A Shrek (2001), Balboa, Saturday, 11:00am

Enough bad sequels can make us forget how much we loved the original, and in the case of Shrek, the original is very lovable indeed. This story of an ogre on a reluctant quest to save a princess turns both traditional fairy tales and their Disneyfied adaptations inside out. The evil prince’s castle looks like Disneyland, familiar characters make odd cameos, and that old song “Have You Seen the Muffin Man” turns very gruesome (in a very funny way). In the third act, Shrek rips apart one of the worst lessons that children learn from these old stories, providing a happy ending that neither Grimm nor Disney could have imagined.

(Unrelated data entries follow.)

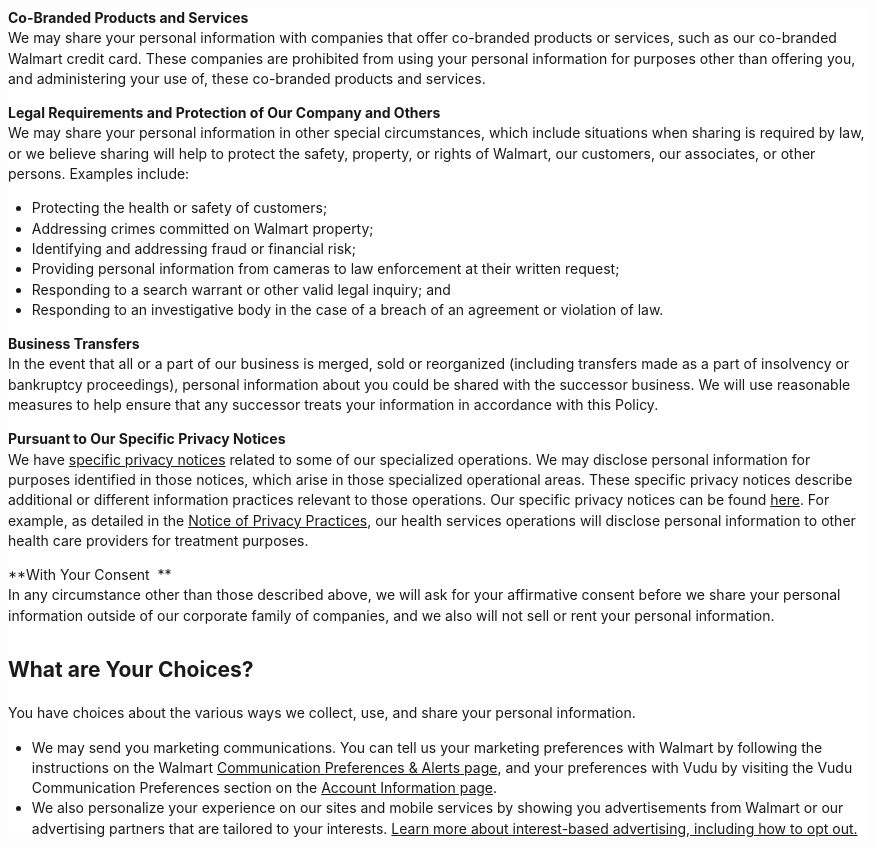 **Co-Branded Products and Services**  
We may share your personal information with companies that offer co-branded products or services, such as our co-branded Walmart credit card. These companies are prohibited from using your personal information for purposes other than offering you, and administering your use of, these co-branded products and services.

 **Legal Requirements and Protection of Our Company and Others**  
We may share your personal information in other special circumstances, which include situations when sharing is required by law, or we believe sharing will help to protect the safety, property, or rights of Walmart, our customers, our associates, or other persons. Examples include: 

  * Protecting the health or safety of customers;
  * Addressing crimes committed on Walmart property;
  * Identifying and addressing fraud or financial risk;
  * Providing personal information from cameras to law enforcement at their written request;
  * Responding to a search warrant or other valid legal inquiry; and 
  * Responding to an investigative body in the case of a breach of an agreement or violation of law.



 **Business Transfers**  
In the event that all or a part of our business is merged, sold or reorganized (including transfers made as a part of insolvency or bankruptcy proceedings), personal information about you could be shared with the successor business. We will use reasonable measures to help ensure that any successor treats your information in accordance with this Policy. 

 **Pursuant to Our Specific Privacy Notices**  
We have [specific privacy notices](https://corporate.walmart.com/privacy-security/notices) related to some of our specialized operations. We may disclose personal information for purposes identified in those notices, which arise in those specialized operational areas. These specific privacy notices describe additional or different information practices relevant to those operations. Our specific privacy notices can be found [here](https://corporate.walmart.com/privacy-security/notices). For example, as detailed in the [Notice of Privacy Practices](https://corporate.walmart.com/privacy-security/notices/), our health services operations will disclose personal information to other health care providers for treatment purposes.

 **With Your Consent  **  
In any circumstance other than those described above, we will ask for your affirmative consent before we share your personal information outside of our corporate family of companies, and we also will not sell or rent your personal information.

## What are Your Choices?

You have choices about the various ways we collect, use, and share your personal information.  


  * We may send you marketing communications. You can tell us your marketing preferences with Walmart by following the instructions on the Walmart [Communication Preferences & Alerts page](https://corporate.walmart.com/privacy-security/communication-preferences-alerts), and your preferences with Vudu by visiting the Vudu Communication Preferences section on the [Account Information page](https://www.vudu.com/content/AccountManage.html#accountInfo/).
  * We also personalize your experience on our sites and mobile services by showing you advertisements from Walmart or our advertising partners that are tailored to your interests. [Learn more about interest-based advertising, including how to opt out.](http://corporate.walmart.com/privacy-security/notices/#about-our-ads)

A- Eraserhead (1977), Roxie, Friday, 7:00

35mm! Weird and extremely gross, David Lynch’s first feature has a ridiculously commonplace story. Henry meets his girlfriend’s parents. They have a baby, she leaves him, and the not-too-bright Henry must take on all the parental responsibilities. And yet it’s entirely unlike anything you’ve seen before. The extremely high-contrast black and white photography makes everything and everyone look ugly. The sound effects are disturbingly loud and frightening. Ugly, living things seem to be growing everywhere. And the baby…well, you’ll have to see it for yourself. A deeply disturbing film, but also a very funny one.

Virtual revivals

A- Victoria (2015), New Mission

A young, Spanish woman leaves a club with four young men she just met. If she had any sense (or was sober), she would have run the other way. Instead, she finds herself in love, and then becomes an active participant in armed robbery and a shootout with police. This German thriller was shot in a single, two-hour-and 18-minute take. It’s a gimmick, but it works. Sometimes the absence of editing loses some of the pacing. But on the other hand, the immediacy makes much of the film more powerful.

Drive-in revivals

A The Maltese Falcon (1941), Fort Mason Flix, Wednesday, 6:00

Dashiell Hammett’s novel had been filmed twice before, but screenwriter and first-time director John Huston did it right with the perfect cast and a screenplay (by Huston) that sticks almost word-for-word to the book. The ultimate Hammett motion picture, the second-best directorial debut of 1941 (after Citizen Kane), an important, early film noir, and perhaps the most entertaining detective movie ever made. This movie is truly the stuff that dreams are made of.